(Data records)
========

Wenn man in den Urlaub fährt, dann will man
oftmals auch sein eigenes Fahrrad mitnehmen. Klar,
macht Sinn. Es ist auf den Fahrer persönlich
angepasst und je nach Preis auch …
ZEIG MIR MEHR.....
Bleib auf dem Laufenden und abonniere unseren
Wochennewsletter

========

Exactly the lines from the one containing "macht Sinn. Es ist auf den Fahrer persönlich" through the end of the records above are to be printed, and no others.

* Reply:
macht Sinn. Es ist auf den Fahrer persönlich
angepasst und je nach Preis auch …
ZEIG MIR MEHR.....
Bleib auf dem Laufenden und abonniere unseren
Wochennewsletter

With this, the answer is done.